Depois de alguma reflexão, cheguei à conclusão (para já) que esta dicotomia, esta forma de olhar para o que se passa, não só é normal, tratando-se do mundo esquizofrénico do futebol, como, e isto foi surpreendente, é lógico e faz sentido. (Embora, claro, as pessoas que hoje são/dizem uma coisa e amanhã são/dizem outra não tenham essa noção.) Porquê? Porque para se ser forte numas coisas é condição ‘sine qua non’ ser-se fraco noutras. Mais do que isso: é obrigatório assumir e ter perfeita noção dessa fragilidade. Não se pode ser bom em tudo. O importante (decisivo) é escolher bem onde se quer ser forte e aceitar as fraquezas que todas as escolhas provocam.
Se para Mourinho o mais importante é defender bem e (contra-)atacar pela certa e rapidamente, então é isso que ele vai trabalhar mais, aceitando que haverá ocasiões em que ser muito competente em posse de bola e ataque continuado lhe vai fazer falta; se para Guardiola, pelo contrário, a bola é tudo e tem que se atacar sempre, é lógico que as suas equipas sejam boas nesses momentos e que sofram quando têm que defender muito e atrás; se o Barcelona acredita que a inteligência, o drible, o passe, o centro de gravidade mais baixo, o saber jogar em ataque posicional é o que caracteriza os melhores jogadores, é esses que vai tentar formar, resignando-se ao facto de que assim estará mais longe de formar jogadores que se destaquem pelo físico. Fazer escolhas, tomar decisões nesse sentido e aceitar as consequências das mesmas. No fundo, é isto.

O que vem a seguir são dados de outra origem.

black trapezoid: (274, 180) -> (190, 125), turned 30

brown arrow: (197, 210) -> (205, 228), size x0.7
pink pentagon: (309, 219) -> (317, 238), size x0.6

O mesmo raciocínio é, obviamente, aplicável a clubes com estratégias, políticas e caminhos perfeitamente identificados. Para o RB Leipzig só faz sentido investir em jogadores jovens, mas para ter os melhores dessas faixas etárias não vai poder ter futebolistas experientes e essa falta de experiência, às vezes, vai notar-se. Para o Athletic Bilbao, jogar só com jogadores bascos é inegociável. Isso dota o clube de uma cultura/identidade única, une os adeptos e cria laços difíceis de serem quebrados. Por outro lado, graças a isso, perde oportunidades de negócio vantajosas e não conta com jogadores em muitos casos talvez melhores do que os que pode contratar. Para o AZ Alkmaar nada faz mais sentido do que formar os jogadores para a equipa principal em vez de os contratar; para o Brentford, a formação não tem qualquer importância e o melhor negócio, desportiva e financeiramente, é contratar bons jogadores, desvalorizados e por preços em conta. As vantagens e desvantagens de ambos os casos não são apenas evidentes, como são aceites e assumidas pelos dois.

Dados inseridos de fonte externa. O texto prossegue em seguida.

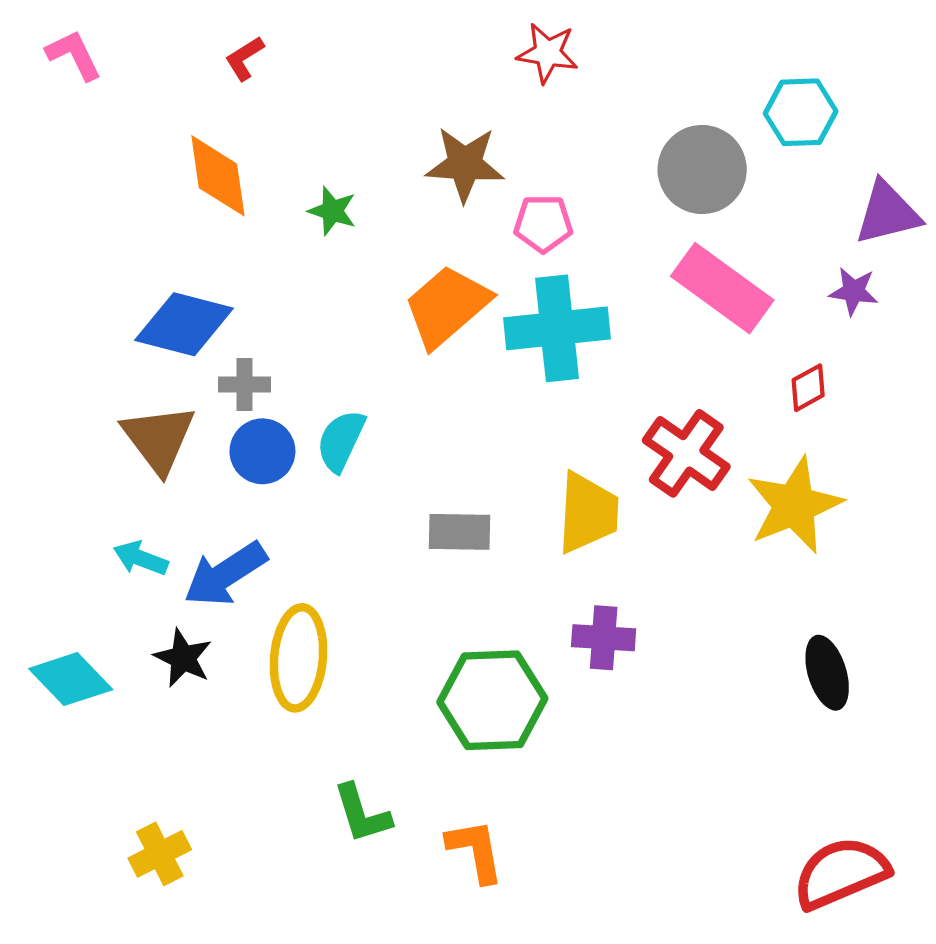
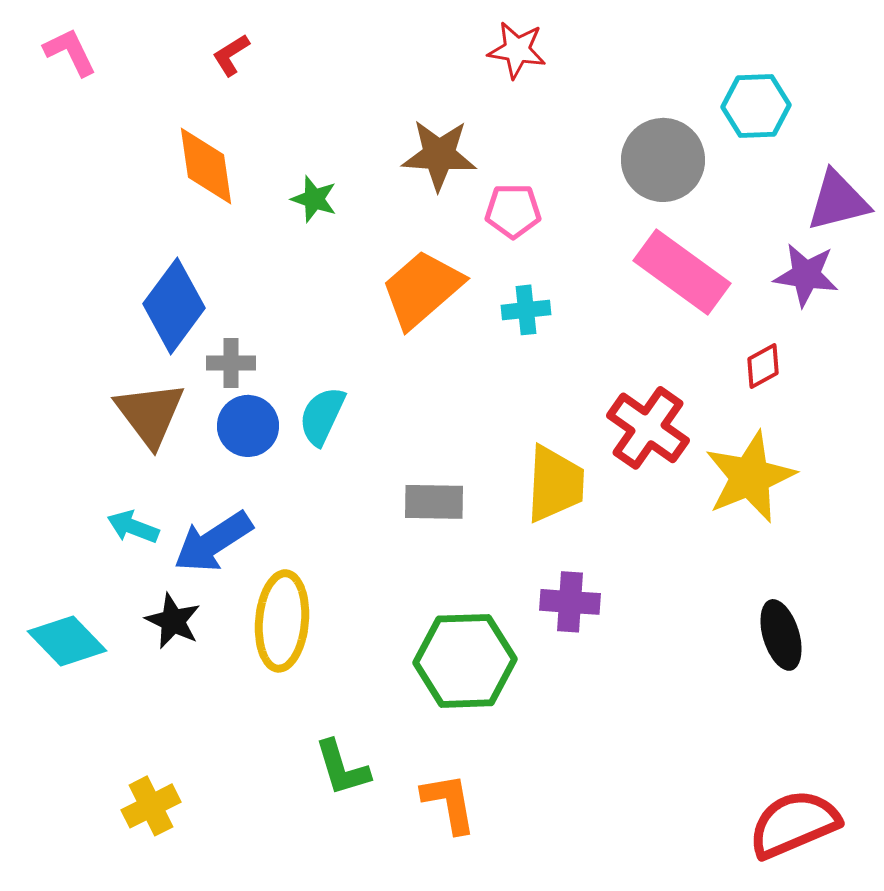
purple star: (854, 291) -> (806, 275), size x1.4
blue diamond: (184, 324) -> (174, 306), turned -68
cyan cross: (557, 328) -> (526, 310), size x0.5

Nada disto inviabiliza nem contraria a ideia de que os clubes e os treinadores não devem ter e que não assumam preferência(s) por um determinado modelo de gestão ou uma ideia de jogo específica, desenvolvendo a partir daí o processo que alimentará essas escolhas e os tornará mais preparados e mais fortes. Pelo contrário, quem não define claramente aquilo em que quer ser bom e, por arrasto, não trabalha para melhorar e crescer com base nessas escolhas (porque não as fez) dificilmente será bom em alguma coisa, pelo menos de maneira significativa: isto é, ao ponto de esse vazio (de ideias, de convicções) ser a razão e a causa de vitórias e derrotas.
Acredito cada vez mais que, também no futebol, não é possível ser-se o melhor, nem sequer (muito) competente, em tudo, dentro e fora do campo. Mas é precisamente devido a essa impossibilidade que é tão importante definir aquilo em que se quer ser bom, forte e superior aos outros. Perder porque se é muito forte numas coisas e por isso não tão forte noutras é uma coisa boa. Não saber por que se ganha ou perde é o pior de tudo.